Try this food for thought at dinner tonight
June 24, 2009
We all have days where the grind has left us feeling poked, prodded and more than a little deflated. A jab here, an accusation there and what you stand for in life seems to have more holes than an old screen door.
I say and feel this way as a person with a stake in agriculture.
As if the buckets of rain, dismal livestock prices and broken down equipment aren't enough to occasionally take the wind out of our sails, our critics are shouting allegations through the barn windows. Heaven knows they won't actually walk through the door and risk getting...you know what on their loafers. (Sorry, I think the proper term now is 'animal waste' although we know it as great fertilizer.)
The message that agriculture is destroying the environment and our bodies is becoming pervasive across all kinds of mediums. I hear and read about it almost daily. I've made notes and started defensive columns for years now but it's rather difficult to rail against a movement that's so dizzy and contradictory.
I should preface my argument with at least one disclaimer—I don't dismiss the global warming claims. Debate mean temperatures and melting ice caps all you want. I think the best way to appreciate the beauty and bounty the earth gives us is to think and act preventively to keep it flourishing. Every "reasonable" precaution should be taken to keep the air and water clean.
I know a good deal of growers bristle at the mention of 'global warming' but once you get beyond labels, just about everyone who has such an intimate knowledge of the land will tell you the last thing they want is to harm it in any way...it just defies logic. But then again, logic seems to have flown out that barn window in this great debate that 'respected,' educated people with names like Pollan, Schlosser and Kristof have perpetuated.
For instance, try and make these arguments jibe—producing corn ethanol sacrifices food for fuel vs. we should eat less corn-based processed products because they're making us fat = ????
Then there's: food should be easily accessible and affordable for people around the world vs. genetically modified/biotech foods are producing too much of a too perfect crop = ????
Here's another equation that's repeated often: big=bad.
'Factory farms' are a common target yet around the country, these large operations are also the most monitored by state health and environmental officials. They also employ some of the best technology out there that optimizes animal care and comfort. At some of this state's large dairies you'll never meet more pampered bovine beauties. When they're not in the parlor being milked, the cows are typically housed in free stall barns where they can move around, eat and drink as they please. During the summer months, shade cloth keeps the sun out of their eyes, misters shower cool water on their backs and monstrous fans blow from every angle to keep them comfortable.
What about the big meat processors? Even before their detractors started squawking, these companies were consulting animal behaviorists and other experts on how best to minimize any sort of trauma leading up to slaughter. Michael Pollan in his book 'In Defense of Food' notes—although suspiciously—that these plants have numerous safeguards to ensure cattle feel no pain in the process. These are industry standards that slaughterhouses, big or small, now use.

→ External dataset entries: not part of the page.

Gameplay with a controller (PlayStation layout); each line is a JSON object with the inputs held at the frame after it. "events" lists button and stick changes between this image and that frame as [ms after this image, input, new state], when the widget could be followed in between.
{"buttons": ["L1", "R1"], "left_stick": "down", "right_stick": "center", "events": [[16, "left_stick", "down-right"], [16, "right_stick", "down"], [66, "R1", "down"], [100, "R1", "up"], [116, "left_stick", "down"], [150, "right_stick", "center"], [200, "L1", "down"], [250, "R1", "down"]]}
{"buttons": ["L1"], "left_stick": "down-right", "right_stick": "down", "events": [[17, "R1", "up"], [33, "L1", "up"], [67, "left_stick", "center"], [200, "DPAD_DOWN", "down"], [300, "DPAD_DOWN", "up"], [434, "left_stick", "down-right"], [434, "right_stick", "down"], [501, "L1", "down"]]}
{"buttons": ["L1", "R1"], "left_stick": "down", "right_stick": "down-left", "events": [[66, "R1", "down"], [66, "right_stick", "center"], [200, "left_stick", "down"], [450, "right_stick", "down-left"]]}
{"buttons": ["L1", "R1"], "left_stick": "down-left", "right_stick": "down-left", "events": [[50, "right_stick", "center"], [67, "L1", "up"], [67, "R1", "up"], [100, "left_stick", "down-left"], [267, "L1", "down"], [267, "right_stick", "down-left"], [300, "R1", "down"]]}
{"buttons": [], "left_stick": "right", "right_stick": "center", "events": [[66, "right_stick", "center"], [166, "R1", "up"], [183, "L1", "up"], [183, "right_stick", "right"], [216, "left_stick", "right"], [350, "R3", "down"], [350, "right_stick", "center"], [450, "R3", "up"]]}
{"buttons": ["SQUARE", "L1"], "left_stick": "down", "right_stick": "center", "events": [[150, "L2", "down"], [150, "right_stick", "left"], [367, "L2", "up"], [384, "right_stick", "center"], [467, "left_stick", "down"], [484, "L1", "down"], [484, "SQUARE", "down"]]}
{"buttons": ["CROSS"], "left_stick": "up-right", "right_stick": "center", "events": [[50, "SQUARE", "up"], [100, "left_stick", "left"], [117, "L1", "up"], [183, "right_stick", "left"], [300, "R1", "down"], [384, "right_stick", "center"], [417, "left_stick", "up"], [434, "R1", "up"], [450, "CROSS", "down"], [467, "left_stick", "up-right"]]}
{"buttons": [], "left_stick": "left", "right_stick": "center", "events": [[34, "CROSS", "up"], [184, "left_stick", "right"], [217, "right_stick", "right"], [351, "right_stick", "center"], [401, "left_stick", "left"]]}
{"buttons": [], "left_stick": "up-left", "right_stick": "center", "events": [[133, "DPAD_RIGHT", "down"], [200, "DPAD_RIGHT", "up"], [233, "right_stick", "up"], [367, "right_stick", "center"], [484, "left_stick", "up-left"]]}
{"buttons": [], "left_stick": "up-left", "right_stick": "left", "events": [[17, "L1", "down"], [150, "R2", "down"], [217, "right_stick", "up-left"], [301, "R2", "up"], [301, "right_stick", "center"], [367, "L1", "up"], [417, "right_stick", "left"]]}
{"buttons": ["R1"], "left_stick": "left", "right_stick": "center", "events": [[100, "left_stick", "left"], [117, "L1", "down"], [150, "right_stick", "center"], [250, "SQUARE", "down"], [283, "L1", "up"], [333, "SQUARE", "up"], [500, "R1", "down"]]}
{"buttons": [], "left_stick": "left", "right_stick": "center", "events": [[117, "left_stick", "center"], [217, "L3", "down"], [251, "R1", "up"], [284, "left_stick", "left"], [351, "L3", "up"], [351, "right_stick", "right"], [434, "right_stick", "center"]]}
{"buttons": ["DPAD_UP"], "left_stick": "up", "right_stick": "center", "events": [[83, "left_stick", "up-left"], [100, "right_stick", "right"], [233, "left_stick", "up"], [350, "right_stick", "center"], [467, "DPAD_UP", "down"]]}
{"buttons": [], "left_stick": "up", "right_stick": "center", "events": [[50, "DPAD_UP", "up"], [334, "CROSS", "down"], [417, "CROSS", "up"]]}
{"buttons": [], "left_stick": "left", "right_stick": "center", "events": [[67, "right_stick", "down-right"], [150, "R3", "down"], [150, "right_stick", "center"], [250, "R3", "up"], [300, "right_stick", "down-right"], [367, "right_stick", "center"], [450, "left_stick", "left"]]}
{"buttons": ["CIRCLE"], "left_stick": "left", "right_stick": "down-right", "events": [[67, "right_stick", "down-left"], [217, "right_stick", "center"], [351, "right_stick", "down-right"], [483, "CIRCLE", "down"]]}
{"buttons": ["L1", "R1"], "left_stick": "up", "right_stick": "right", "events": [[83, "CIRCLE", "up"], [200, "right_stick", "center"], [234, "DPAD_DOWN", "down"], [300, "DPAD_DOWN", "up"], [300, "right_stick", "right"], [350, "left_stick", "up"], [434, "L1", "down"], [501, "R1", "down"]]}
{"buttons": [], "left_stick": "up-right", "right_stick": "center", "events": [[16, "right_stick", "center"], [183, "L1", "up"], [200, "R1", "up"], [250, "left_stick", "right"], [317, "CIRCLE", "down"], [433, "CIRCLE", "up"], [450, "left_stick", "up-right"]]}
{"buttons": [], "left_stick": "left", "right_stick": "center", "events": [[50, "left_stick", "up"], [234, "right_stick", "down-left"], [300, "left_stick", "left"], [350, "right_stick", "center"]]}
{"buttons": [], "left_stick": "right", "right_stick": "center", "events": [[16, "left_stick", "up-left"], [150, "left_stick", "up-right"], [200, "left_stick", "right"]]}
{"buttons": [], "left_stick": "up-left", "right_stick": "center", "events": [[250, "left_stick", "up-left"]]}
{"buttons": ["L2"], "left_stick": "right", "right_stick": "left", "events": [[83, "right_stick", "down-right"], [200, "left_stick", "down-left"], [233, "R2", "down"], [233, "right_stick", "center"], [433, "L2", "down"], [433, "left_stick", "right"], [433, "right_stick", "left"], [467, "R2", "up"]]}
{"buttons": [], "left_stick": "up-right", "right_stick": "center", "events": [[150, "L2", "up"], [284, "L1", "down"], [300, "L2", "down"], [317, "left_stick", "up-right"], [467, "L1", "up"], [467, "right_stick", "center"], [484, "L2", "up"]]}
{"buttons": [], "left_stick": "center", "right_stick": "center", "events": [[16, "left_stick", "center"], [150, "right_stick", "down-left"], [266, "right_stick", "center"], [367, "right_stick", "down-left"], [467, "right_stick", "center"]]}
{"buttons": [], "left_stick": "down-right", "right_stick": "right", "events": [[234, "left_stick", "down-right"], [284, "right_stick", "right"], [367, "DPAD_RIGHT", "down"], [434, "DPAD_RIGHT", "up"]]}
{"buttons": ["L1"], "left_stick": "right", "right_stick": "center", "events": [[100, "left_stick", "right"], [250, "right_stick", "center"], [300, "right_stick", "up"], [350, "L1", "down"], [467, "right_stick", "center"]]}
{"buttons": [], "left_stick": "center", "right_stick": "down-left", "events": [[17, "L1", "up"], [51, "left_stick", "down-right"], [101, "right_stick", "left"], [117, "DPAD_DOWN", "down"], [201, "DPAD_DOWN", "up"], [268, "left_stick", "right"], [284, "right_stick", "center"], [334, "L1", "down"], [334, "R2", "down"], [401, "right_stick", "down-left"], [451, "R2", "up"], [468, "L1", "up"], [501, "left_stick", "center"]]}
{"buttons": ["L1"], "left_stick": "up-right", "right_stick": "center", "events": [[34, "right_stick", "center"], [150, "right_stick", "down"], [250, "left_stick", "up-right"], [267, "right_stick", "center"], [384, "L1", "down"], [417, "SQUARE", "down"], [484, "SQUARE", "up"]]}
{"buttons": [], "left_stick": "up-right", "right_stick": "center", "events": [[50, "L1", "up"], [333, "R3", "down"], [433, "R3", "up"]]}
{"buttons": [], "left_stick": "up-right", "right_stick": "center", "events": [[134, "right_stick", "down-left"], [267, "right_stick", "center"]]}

These large facilities are likely where some of the steers raised on our family farm end up. Those that we don't process and sell to family and friends get hauled to the stockyards in Marlette, Cass City or Croswell where a meat packer likes what they see and weeks later the steaks are for sale at Kroger or Meijer in the meat department.
Same thing goes for other commodities grown in these parts. Wheat is harvested from area fields, brought to the grain elevator and from there is destined for places like Toledo where Nabisco turns it into Wheat Thins or Augusta and Lowell where it's milled into flour.
Of course, it would be ideal if more food and fiber processing could be done locally, especially if it meant the creation of new jobs. Fortunately, there seems to be some movement in that direction and several producers have had success with value-added ventures, but the 'big' guys have their place in the marketplace too. If it wasn't for the major beef buyers we wouldn't have a market to sell our cattle in where the results are almost instantaneous, as in, we get the check in the mail two days later and use it to pay our fuel bill.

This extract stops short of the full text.